D’autres, à l’image de la rapporteure de la commission Agri sur les pesticides, Clara Aguilera (S&D, socialiste), jugent que c’est la « radicalité » de la commission Envi qui est en cause : « En voulant remporter le match 10 à 0, ils l’ont finalement perdu. » La position de la commission Envi, façonnée par une rapporteure des Verts, Sarah Wiener, allait sur certains points plus loin que la proposition de la Commission.
Agri fait bloc
La commission Agri voit également dans ce vote le témoignage de son unité.

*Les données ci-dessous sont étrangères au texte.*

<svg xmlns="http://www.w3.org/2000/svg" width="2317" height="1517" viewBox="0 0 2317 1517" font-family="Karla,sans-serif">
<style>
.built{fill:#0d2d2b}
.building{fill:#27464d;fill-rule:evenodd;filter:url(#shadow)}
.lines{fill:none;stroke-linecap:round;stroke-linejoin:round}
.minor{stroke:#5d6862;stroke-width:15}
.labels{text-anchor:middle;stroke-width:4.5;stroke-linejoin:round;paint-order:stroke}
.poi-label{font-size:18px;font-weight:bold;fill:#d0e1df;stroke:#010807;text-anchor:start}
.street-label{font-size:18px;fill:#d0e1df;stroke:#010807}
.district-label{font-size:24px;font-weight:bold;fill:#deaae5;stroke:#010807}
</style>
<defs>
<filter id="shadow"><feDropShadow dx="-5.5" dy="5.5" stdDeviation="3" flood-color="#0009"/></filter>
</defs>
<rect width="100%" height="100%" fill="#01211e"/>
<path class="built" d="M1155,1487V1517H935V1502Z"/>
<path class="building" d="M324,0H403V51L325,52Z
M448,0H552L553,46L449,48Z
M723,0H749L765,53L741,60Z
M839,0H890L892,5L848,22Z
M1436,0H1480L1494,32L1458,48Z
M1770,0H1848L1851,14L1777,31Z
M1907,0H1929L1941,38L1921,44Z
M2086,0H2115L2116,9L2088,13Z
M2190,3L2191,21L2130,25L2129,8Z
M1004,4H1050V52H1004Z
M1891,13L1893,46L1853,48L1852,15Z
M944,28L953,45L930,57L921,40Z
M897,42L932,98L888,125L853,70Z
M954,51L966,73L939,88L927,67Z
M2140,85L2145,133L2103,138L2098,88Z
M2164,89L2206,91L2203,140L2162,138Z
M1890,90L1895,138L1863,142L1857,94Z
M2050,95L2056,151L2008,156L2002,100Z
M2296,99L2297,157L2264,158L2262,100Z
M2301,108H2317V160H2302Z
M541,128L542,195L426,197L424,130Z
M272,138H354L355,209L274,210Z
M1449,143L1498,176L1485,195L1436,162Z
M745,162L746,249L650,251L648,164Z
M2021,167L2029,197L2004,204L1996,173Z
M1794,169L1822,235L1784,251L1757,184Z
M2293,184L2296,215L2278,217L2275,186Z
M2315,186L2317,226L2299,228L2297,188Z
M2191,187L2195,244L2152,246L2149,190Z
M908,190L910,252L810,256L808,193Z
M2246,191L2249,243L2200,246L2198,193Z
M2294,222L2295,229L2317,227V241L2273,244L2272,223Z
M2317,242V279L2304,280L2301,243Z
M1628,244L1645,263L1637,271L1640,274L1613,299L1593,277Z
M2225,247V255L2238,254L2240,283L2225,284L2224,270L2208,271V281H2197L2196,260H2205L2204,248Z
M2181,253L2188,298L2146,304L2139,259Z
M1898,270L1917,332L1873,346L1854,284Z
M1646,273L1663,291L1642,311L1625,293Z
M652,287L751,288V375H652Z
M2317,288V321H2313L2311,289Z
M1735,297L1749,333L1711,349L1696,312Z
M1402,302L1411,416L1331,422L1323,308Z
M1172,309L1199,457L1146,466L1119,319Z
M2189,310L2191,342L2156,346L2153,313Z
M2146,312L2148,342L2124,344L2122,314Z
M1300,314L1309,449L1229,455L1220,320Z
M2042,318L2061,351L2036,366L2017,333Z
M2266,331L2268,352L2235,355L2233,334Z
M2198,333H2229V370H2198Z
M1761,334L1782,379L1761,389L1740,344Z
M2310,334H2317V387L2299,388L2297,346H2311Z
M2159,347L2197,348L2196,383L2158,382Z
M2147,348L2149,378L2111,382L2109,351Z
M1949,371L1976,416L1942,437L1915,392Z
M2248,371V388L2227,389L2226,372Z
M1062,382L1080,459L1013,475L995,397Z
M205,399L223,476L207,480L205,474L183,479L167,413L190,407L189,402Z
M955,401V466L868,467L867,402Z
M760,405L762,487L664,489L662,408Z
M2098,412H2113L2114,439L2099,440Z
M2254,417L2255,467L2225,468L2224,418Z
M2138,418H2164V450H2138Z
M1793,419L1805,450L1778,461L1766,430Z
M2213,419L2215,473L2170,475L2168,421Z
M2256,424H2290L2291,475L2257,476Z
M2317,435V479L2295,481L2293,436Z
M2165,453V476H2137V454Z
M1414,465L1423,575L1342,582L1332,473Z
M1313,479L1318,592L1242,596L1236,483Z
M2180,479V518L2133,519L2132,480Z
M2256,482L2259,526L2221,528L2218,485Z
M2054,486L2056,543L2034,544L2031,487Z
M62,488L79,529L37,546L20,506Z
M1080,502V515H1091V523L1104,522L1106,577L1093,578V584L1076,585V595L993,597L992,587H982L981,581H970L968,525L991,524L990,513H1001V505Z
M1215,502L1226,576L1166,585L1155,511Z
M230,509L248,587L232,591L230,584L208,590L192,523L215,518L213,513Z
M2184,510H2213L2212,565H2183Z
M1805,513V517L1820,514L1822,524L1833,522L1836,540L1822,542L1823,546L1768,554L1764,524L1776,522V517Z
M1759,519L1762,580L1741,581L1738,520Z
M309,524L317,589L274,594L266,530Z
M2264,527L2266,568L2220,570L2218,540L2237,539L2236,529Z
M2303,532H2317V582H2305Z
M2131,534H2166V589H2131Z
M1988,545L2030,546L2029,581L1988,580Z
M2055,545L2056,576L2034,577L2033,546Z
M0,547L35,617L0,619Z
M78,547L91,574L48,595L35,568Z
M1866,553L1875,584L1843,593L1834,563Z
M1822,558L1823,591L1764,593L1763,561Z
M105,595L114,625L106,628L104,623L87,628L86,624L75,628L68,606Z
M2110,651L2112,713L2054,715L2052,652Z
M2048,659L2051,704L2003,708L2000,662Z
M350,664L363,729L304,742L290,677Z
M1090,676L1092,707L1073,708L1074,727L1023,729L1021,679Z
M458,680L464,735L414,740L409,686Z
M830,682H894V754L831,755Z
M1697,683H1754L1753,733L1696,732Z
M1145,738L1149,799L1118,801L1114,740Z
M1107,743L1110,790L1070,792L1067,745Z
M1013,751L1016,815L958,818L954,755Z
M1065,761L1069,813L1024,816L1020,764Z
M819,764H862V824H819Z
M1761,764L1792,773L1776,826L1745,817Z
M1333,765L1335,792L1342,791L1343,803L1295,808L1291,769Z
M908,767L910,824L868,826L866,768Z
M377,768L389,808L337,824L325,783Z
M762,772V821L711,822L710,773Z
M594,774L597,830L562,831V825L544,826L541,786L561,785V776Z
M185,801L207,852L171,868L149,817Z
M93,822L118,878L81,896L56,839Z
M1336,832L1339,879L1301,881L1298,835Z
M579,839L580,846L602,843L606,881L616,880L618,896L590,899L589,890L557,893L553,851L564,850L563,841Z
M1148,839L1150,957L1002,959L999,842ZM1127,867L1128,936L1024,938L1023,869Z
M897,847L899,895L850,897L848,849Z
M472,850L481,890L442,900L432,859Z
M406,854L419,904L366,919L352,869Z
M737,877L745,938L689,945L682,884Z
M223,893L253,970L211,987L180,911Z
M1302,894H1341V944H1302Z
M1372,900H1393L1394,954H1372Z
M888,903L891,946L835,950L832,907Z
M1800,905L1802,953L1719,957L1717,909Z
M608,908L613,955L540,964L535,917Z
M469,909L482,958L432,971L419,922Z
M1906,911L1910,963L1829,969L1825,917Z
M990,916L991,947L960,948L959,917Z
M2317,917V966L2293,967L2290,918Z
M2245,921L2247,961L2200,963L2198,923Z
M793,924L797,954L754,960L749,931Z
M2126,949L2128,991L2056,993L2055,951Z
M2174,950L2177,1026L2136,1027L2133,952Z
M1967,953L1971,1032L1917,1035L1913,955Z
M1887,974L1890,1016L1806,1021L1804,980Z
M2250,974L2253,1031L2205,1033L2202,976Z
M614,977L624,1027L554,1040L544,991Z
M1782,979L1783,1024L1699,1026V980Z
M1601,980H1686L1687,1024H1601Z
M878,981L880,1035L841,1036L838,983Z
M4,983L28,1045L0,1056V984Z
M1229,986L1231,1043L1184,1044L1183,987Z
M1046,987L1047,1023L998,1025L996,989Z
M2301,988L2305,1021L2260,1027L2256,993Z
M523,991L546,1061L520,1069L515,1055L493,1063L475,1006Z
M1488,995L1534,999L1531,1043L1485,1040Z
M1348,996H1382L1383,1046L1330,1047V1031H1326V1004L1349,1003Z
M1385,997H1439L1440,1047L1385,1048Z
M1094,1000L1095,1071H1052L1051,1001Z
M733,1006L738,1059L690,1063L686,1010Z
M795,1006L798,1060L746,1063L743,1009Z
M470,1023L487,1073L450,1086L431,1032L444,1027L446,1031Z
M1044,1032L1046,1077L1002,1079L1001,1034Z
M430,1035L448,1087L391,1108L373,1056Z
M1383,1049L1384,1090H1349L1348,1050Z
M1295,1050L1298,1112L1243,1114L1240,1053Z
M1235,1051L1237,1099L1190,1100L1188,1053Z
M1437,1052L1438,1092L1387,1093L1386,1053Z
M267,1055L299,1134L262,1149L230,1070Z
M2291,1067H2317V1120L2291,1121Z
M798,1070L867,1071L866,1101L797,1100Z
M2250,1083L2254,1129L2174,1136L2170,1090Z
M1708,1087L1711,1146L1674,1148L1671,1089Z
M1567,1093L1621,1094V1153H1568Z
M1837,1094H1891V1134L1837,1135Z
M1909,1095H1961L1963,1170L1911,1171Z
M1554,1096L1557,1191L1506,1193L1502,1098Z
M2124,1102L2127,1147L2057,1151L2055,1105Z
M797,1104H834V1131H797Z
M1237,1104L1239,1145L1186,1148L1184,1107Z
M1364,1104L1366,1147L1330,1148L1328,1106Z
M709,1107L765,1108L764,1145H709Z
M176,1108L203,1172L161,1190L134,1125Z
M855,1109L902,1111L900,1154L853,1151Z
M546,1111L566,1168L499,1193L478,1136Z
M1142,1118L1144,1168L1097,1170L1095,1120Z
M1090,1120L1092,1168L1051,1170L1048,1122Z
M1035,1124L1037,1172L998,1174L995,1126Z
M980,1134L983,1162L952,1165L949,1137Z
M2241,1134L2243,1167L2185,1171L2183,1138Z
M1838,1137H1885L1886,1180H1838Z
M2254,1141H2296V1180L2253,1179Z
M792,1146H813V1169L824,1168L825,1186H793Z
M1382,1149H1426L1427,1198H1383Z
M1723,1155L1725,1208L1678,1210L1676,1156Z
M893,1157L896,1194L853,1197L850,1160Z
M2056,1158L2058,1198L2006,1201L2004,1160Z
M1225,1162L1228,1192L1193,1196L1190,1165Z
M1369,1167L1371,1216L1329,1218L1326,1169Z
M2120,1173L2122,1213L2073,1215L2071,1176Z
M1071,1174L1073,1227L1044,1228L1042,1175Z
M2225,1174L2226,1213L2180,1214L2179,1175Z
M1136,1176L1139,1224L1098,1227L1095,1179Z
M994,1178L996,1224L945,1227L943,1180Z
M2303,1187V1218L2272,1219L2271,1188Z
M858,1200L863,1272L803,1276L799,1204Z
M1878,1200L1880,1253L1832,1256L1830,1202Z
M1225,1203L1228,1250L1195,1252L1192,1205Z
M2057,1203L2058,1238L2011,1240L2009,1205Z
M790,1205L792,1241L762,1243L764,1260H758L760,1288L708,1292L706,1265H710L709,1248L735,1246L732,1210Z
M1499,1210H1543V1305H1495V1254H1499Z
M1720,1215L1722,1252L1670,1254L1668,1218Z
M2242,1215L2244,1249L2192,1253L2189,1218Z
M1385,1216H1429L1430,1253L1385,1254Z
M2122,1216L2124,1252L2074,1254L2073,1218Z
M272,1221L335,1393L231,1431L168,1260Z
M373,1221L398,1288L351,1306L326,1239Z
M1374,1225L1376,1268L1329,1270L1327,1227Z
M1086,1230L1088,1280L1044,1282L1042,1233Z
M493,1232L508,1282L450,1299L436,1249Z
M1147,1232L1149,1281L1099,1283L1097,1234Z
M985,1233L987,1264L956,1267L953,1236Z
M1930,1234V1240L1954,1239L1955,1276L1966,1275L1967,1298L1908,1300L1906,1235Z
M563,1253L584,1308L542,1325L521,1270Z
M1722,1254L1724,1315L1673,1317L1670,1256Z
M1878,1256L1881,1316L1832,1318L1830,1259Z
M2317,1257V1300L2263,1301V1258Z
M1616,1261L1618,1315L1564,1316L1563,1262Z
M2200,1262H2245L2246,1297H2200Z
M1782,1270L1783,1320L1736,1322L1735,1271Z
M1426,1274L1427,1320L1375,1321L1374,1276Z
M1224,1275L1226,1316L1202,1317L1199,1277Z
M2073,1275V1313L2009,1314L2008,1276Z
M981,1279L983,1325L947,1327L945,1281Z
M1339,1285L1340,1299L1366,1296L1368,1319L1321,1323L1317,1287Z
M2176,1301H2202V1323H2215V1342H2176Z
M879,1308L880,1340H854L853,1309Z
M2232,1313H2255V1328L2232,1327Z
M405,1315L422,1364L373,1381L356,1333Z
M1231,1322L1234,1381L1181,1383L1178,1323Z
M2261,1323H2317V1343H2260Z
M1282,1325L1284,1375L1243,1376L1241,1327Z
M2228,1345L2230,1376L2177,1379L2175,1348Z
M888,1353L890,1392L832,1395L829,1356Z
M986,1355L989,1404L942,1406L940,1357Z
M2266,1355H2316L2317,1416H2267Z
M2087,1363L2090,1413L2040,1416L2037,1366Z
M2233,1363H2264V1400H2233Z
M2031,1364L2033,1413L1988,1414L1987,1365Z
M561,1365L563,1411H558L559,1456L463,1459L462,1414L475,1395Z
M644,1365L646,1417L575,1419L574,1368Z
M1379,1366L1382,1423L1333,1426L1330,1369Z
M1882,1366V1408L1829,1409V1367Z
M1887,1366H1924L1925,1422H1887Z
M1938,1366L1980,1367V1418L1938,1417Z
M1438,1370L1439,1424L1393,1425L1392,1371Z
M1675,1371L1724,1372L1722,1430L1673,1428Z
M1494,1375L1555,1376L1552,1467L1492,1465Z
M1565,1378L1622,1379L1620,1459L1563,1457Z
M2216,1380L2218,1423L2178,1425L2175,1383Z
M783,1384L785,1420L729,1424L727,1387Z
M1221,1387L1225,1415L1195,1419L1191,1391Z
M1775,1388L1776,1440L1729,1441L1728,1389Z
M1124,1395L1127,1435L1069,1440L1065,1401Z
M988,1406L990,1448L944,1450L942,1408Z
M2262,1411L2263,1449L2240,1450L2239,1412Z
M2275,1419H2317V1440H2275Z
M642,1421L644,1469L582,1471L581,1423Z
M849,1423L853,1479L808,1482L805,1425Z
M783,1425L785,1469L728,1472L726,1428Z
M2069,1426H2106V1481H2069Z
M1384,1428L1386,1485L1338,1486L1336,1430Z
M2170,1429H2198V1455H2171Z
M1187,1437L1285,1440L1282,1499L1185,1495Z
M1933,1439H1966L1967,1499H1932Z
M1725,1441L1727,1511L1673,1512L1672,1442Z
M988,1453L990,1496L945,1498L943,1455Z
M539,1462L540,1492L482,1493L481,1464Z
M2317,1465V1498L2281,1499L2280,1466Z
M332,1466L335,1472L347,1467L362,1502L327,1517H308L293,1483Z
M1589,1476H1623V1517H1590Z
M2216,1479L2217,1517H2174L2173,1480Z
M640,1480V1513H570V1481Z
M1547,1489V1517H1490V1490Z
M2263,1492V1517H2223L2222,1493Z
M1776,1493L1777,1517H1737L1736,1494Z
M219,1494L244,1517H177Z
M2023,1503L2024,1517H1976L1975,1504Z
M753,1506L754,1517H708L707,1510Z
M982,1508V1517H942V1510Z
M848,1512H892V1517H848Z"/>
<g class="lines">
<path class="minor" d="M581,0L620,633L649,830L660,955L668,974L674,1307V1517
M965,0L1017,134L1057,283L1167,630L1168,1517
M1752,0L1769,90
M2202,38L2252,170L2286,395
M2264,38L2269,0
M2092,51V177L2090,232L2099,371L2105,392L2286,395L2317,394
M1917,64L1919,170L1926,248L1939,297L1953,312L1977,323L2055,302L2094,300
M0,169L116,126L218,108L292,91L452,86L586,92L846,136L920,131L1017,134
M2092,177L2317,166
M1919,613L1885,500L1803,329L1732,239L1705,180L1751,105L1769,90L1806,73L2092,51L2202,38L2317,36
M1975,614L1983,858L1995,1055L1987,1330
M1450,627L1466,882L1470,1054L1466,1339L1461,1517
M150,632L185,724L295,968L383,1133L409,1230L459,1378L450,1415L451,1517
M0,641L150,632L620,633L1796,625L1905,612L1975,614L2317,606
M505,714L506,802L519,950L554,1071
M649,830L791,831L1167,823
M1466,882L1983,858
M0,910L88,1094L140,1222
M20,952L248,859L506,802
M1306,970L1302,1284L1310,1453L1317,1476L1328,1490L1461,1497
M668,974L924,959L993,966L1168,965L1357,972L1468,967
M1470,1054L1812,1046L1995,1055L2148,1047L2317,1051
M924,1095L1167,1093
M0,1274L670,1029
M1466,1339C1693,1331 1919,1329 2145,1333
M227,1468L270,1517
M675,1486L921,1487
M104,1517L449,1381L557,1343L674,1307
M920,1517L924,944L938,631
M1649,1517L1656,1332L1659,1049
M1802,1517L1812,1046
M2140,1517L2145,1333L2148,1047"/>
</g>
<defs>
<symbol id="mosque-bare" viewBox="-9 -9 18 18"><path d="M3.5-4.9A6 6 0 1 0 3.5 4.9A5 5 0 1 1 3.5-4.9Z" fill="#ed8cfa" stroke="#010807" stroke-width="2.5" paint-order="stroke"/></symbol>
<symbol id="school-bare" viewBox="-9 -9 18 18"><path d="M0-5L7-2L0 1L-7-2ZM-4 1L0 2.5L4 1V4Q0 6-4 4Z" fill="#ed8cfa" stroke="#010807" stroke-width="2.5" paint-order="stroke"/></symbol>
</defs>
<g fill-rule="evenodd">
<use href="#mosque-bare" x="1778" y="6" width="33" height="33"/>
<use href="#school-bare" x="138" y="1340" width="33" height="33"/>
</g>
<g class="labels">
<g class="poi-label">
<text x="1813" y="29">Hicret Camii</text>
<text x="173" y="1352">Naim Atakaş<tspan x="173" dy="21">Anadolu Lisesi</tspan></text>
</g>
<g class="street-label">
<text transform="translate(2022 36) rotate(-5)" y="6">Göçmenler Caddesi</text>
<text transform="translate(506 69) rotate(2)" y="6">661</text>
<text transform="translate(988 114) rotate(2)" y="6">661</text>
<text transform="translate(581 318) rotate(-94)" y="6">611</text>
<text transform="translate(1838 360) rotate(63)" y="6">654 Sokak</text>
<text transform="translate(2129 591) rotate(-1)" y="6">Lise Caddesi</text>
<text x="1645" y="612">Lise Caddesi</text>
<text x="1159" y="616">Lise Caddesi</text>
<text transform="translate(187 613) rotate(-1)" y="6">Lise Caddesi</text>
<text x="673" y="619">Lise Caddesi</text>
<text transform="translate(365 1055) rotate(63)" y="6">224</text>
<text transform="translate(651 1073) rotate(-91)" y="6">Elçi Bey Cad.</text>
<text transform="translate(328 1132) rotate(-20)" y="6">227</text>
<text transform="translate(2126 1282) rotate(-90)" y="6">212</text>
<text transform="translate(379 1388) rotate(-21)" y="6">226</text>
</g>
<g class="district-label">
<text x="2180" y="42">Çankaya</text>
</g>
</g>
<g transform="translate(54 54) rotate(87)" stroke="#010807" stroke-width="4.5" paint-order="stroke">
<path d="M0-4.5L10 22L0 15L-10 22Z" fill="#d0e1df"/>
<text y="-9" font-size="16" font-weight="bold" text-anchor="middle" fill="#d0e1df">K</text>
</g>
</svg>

« Vu le nombre de dossiers qui relèvent de la compétence de la commission Envi, seuls les rapporteurs et rapporteurs fictifs s’impliquent dans les discussions, alors que nous, nous associons tout le monde », avance Norbert Lins. « Était-il vraiment sage de faire de la commission Envi la plus grande commission de cette maison ? », s’interroge l’Allemand.
Un assistant parlementaire observe par ailleurs que plusieurs eurodéputés des commissions Agri et Itre sont suppléants en Envi et jouent le rôle de « cheval de Troie » sur leurs dossiers. « Pourquoi est-ce qu’on ne fait pas pareil en allant sur le terrain d’Agri et Itre pour porter la voix Envi ? », poursuit-il.
La défaite d’Envi sur les pesticides a un temps galvanisé la commission Agri. « On a le vent en poupe ! », se réjouissait une source parlementaire au lendemain du vote. Quelques jours plus tard, la commission Agri parvenait à obtenir l’exclusion des bovins du champ d’application de la directive sur les émissions industrielles dans le dernier round de négociations avec le Conseil.
Tout en se satisfaisant des victoires politiques de la commission Agri, l’eurodeputé Renew et éleveur Jeremy Decerle s’inquiète : « La stratégie du PPE n’est pas forcément payante, je crains qu’il y ait un retour de bâton sur les nouvelles techniques génomiques. À trop polariser, on prend le risque de tout perdre ». Le règlement sur les NGT, réclamé par une partie du monde agricole mais dénoncé par les écologistes, doit être voté en plénière en février.
Quid du prochain mandat
Mais pour un observateur bruxellois du monde agricole, la dynamique s’arrête là. « Je ne pense pas que l’histoire se répète pour les autres dossiers. La problématique n’est pas la même pour le règlement sur les nouvelles techniques génomiques, la majorité est plus stable. » L’impact pourrait plutôt se faire sentir pour la prochaine législature.
« Tout ça n’amène pas de l’eau au moulin d’une commission Environnement qui resterait très forte ou qui s’élargirait », anticipe la même source.
En commission Agriculture, certains espèrent une redistribution des compétences, afin d’avoir à nouveau la main sur les questions de sécurité sanitaire, comme les pesticides. La partie n’est pas gagnée, la redéfinition des périmètres des commissions parlementaires étant un exercice délicat. La refonte de la répartition des compétences, un temps envisagée, semble d’ailleurs en mauvaise voie.
Lors de la prochaine mandature, la construction de compromis sur les dossiers agricoles risque d’être encore plus ardue en raison de la possible montée des extrêmes lors des élections européennes. « C’est une grande crainte : il sera plus facile d’avoir des majorités contre que des majorités de construction », estime l’une de nos sources. Le vote de rejet du règlement pesticides serait alors un avant-goût de la polarisation du prochain Parlement européen.